Most recently, he conceived and led an experiment at the Brookhaven National Laboratory to greatly improve the measurement of the muon anomalous magnetic moment (g-2). This quantity embodies our knowledge of the interactions of elementary particles in one parameter, and has long served as a crucial parameter with which we can test new ideas in particle physics.
Hughes was on the Yale University faculty from 1954 until his retirement in 1991, and was Sterling professor, the highest honour Yale can bestow. He was also chairman of the Physics Department from 1961 to 1966 and presided over a large expansion of the department. Hughes received many honours in his lifetime, including membership of the National Academy of Sciences, an honorary doctorate from the University of Heidelberg, and both the Davisson-Germer Prize in Atomic Physics and the Tom R Bonner Prize in Nuclear Physics of the American Physical Society.
Hughes' focus was always on the most fundamental questions in physics, and his development of ultra-precise experimental techniques allowed him to establish several of the fundamental constants that characterize our universe and all its wonderful phenomena.
Never satisfied until he fully understood the phenomenon he was studying, Hughes educated a generation of students who have become leaders in the international scientific community. He will be much missed by all his friends and collaborators worldwide, and especially by his colleagues at Yale.
Robert K Adair and Michael E Zeller, Yale University.
Grigory Silvestrov 1934-2003
Grigory Silvestrov, one of the outstanding disciples of Gersh Budker, passed away on 22 April.

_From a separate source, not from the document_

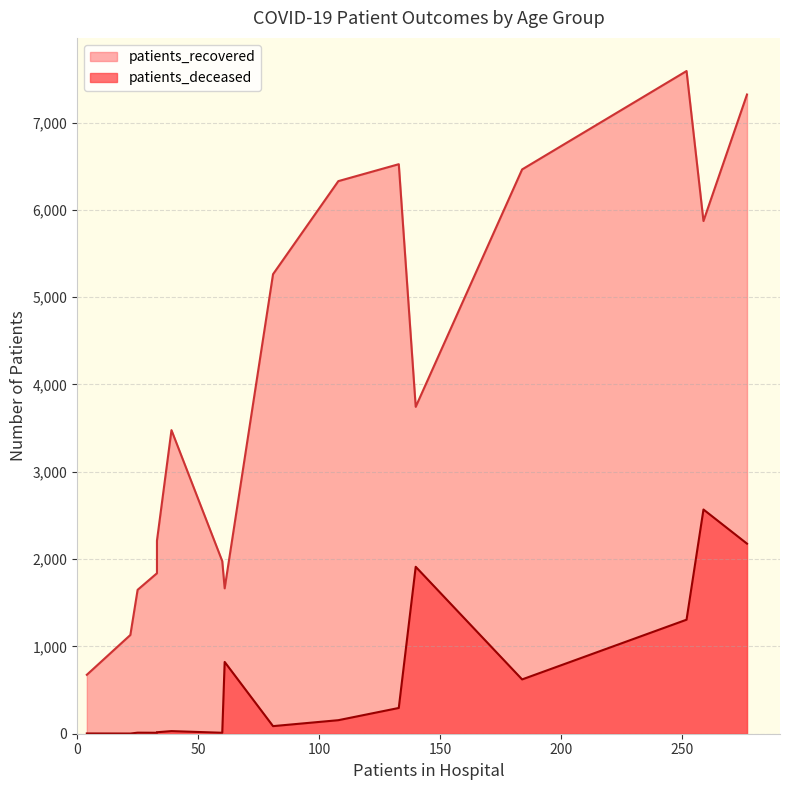

Which series has the widest spread of values?

patients_recovered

In 1958, after graduating from Moscow University, Grigory joined the team working on the realization of Budker's original ideas. During his first years at the Institute of Nuclear Physics he constructed transport channels from synchrotrons to electron-electron colliders (VEP-1) and to electron-positron colliders (VEPP-2 and later VEPP-4). Pulsed power supply, for which he was always an enthusiast, was employed for the magnets and lenses in these channels and allowed a smaller size and lower energy consumption. Quadrupole lenses and septum magnets, which he constructed using skin formation of the field profile, were widely used. Grigory's development of parabolic and cylindrical lithium lenses, and their use to obtain positron beams at VEPP-2 and VEPP-2M colliders, is well known. The next generation of these lenses, designed to obtain antiproton beams, served as a prototype for devices later used at CERN and FNAL, a fact recognized in the Encyclopaedia Britannica in 1983.
The parabolic and cylindrical lenses Grigory created were very original devices, typical of his style. Supplied by mega-ampere sources, they could operate in environments of high radiation, heat and mechanical load. A natural way to obtain intensive secondary beams is to construct liquid metal lenses for converters and here, as in many other devices, Grigory showed his inventiveness and talent. Another branch of his activities was the development of pulsed high field magnetic elements in which fields up to 10 tesla can be created by iron poles and current buses. During the last years of his life, Grigory became interested in creating a powerful neutron source for boron-neutron capture therapy. He suggested an original system consisting of a 2.5 MeV tandem proton accelerator with vacuum insulation and a liquid lithium lens. Grigory gathered a team of enthusiasts and, supported by international grants, started active work on the project.
We will remember Grigory as a talented physicist, an optimist and a kind man.
A Skrinsky and G Tumaikin, Budker Institute.